··· DATA UNDER STUDY ···
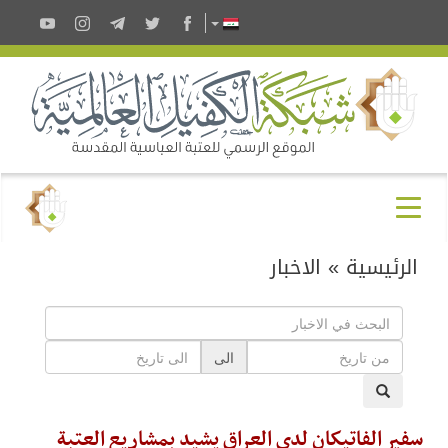
الرئيسية
»
الاخبار
الى
سفير الفاتيكان لدى العراق يشيد بمشاريع العتبة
···
• _WORK TO COMPLETE_
Leaving out the pictures, output the listing above exactly as given.

• _RESULT OF THE TASK_
الرئيسية
»
الاخبار
الى
سفير الفاتيكان لدى العراق يشيد بمشاريع العتبة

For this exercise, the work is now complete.